During the group’s second meeting, the discussion centered on design standards for businesses in the overlay area.

Members also looked at the proposed character areas of the county’s update to its comprehensive plan, or Foster Forsyth.

“As we move forward, as we find what we want to accomplish as a committee, having some ties to this concept and being somewhat consistent with it is going to make a lot of sense,” Brown said.

Also in the second meeting, exercises allowed members to review and give their reaction to several packets of good and bad examples of what should go in the area and looking at building standards in nearby Crabapple.

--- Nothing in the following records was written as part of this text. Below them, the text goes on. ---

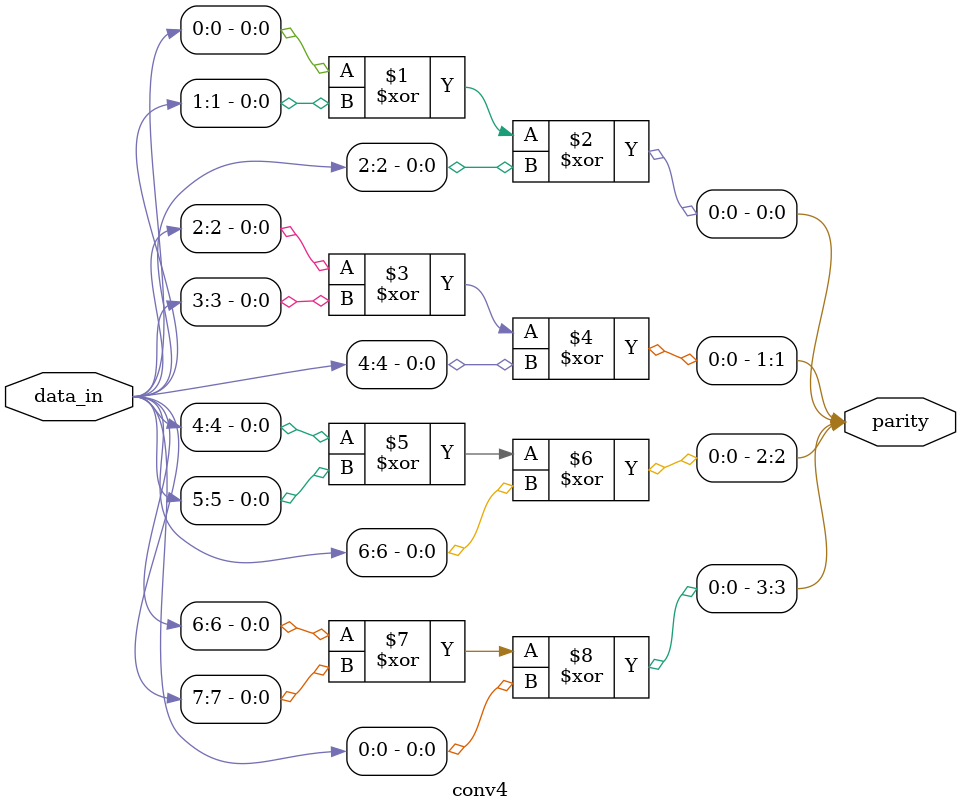
<source format=v>
/*
 * Copyright (c) 2024 Your Name
 * SPDX-License-Identifier: Apache-2.0
 */

module tt_um_turbo_enc_8bit (
    input  wire [7:0] ui_in,     // 8‑bit input
    input  wire [7:0] uio_in,    // uio_in[0] = start
    output wire [7:0] uo_out,    // 8‑bit encoded output
    input  wire clk,
    input  wire rst
);

    wire start = uio_in[0];
    wire [7:0] interleaved_data;
    wire [3:0] parity1, parity2;
    reg  [7:0] encoded_out;

    // ➤ Proper bit-reversal interleaver
    assign interleaved_data = {
        ui_in[0], ui_in[1], ui_in[2], ui_in[3],
        ui_in[4], ui_in[5], ui_in[6], ui_in[7]
    };  // Reverse indices: [0]→[7], [1]→[6], etc.

    // Combinational convolutional encoders
    conv4 enc1 (.data_in(ui_in),           .parity(parity1));
    conv4 enc2 (.data_in(interleaved_data), .parity(parity2));

    always @(posedge clk or posedge rst) begin
        if (rst)
            encoded_out <= 8'd0;
        else if (start)
            encoded_out <= {parity1, parity2};
    end

    assign uo_out = encoded_out;
endmodule
module conv4 (
    input  [7:0] data_in,
    output [3:0] parity
);
    assign parity[0] = data_in[0] ^ data_in[1] ^ data_in[2];
    assign parity[1] = data_in[2] ^ data_in[3] ^ data_in[4];
    assign parity[2] = data_in[4] ^ data_in[5] ^ data_in[6];
    assign parity[3] = data_in[6] ^ data_in[7] ^ data_in[0];
endmodule




</source>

A separate design review board was also discussed in the meeting, and Brown said it would take about a year for the group to be up and running, if approved.

The committee was recently approved by commissioners with members: Neal, Heard, Seth Thomas, David McBrayer, Christine Becnel, Candy Hammond, Steve Holder, Robbie Caesar, Ryan Kerosec and Paul Hamby. Caesar and Kerosec will alternate and share a single vote.

Brown, District 4 planning board member Bettina Hammond, Developer Candice Harp and Commission Chairman Todd Levent, of District 3, have also been present at meetings.

The committee is planned to meet four more times.

After going through the committee, public hearings will be held before the county’s planning board and commissioners. The overlay can be adopted after the hearings.